▶ [Exercise brief]: Exactly as they appear, output all of the entries.

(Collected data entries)
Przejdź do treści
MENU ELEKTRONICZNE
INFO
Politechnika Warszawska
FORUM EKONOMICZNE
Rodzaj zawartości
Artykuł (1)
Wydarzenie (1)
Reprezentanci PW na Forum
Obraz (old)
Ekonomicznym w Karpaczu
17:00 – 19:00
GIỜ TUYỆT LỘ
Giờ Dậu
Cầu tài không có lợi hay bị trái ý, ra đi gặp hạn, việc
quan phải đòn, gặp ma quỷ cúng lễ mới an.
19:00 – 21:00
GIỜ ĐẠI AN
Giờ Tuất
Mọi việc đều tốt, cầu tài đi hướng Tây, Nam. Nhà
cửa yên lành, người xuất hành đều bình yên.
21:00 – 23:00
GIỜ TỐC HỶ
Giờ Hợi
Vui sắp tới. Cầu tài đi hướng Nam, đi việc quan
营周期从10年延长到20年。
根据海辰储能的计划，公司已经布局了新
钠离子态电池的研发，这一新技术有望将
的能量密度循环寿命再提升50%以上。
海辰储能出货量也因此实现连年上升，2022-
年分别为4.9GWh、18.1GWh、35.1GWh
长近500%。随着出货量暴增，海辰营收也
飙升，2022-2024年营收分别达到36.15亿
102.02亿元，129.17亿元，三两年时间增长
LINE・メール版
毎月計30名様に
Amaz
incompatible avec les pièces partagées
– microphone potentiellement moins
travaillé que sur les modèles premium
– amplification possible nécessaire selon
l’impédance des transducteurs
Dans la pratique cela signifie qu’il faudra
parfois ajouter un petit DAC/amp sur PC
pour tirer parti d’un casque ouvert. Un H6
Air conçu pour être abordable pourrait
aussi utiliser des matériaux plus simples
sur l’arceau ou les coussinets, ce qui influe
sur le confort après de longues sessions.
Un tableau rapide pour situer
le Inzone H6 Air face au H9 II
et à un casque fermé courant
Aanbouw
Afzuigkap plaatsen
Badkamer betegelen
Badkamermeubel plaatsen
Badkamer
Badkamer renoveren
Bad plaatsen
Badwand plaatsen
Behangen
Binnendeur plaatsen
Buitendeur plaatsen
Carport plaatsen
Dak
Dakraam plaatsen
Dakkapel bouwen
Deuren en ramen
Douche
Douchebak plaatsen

▶ [Output for this exercise]:
Przejdź do treści
MENU ELEKTRONICZNE
INFO
Politechnika Warszawska
FORUM EKONOMICZNE
Rodzaj zawartości
Artykuł (1)
Wydarzenie (1)
Reprezentanci PW na Forum
Obraz (old)
Ekonomicznym w Karpaczu
17:00 – 19:00
GIỜ TUYỆT LỘ
Giờ Dậu
Cầu tài không có lợi hay bị trái ý, ra đi gặp hạn, việc
quan phải đòn, gặp ma quỷ cúng lễ mới an.
19:00 – 21:00
GIỜ ĐẠI AN
Giờ Tuất
Mọi việc đều tốt, cầu tài đi hướng Tây, Nam. Nhà
cửa yên lành, người xuất hành đều bình yên.
21:00 – 23:00
GIỜ TỐC HỶ
Giờ Hợi
Vui sắp tới. Cầu tài đi hướng Nam, đi việc quan
营周期从10年延长到20年。
根据海辰储能的计划，公司已经布局了新
钠离子态电池的研发，这一新技术有望将
的能量密度循环寿命再提升50%以上。
海辰储能出货量也因此实现连年上升，2022-
年分别为4.9GWh、18.1GWh、35.1GWh
长近500%。随着出货量暴增，海辰营收也
飙升，2022-2024年营收分别达到36.15亿
102.02亿元，129.17亿元，三两年时间增长
LINE・メール版
毎月計30名様に
Amaz
incompatible avec les pièces partagées
– microphone potentiellement moins
travaillé que sur les modèles premium
– amplification possible nécessaire selon
l’impédance des transducteurs
Dans la pratique cela signifie qu’il faudra
parfois ajouter un petit DAC/amp sur PC
pour tirer parti d’un casque ouvert. Un H6
Air conçu pour être abordable pourrait
aussi utiliser des matériaux plus simples
sur l’arceau ou les coussinets, ce qui influe
sur le confort après de longues sessions.
Un tableau rapide pour situer
le Inzone H6 Air face au H9 II
et à un casque fermé courant
Aanbouw
Afzuigkap plaatsen
Badkamer betegelen
Badkamermeubel plaatsen
Badkamer
Badkamer renoveren
Bad plaatsen
Badwand plaatsen
Behangen
Binnendeur plaatsen
Buitendeur plaatsen
Carport plaatsen
Dak
Dakraam plaatsen
Dakkapel bouwen
Deuren en ramen
Douche
Douchebak plaatsen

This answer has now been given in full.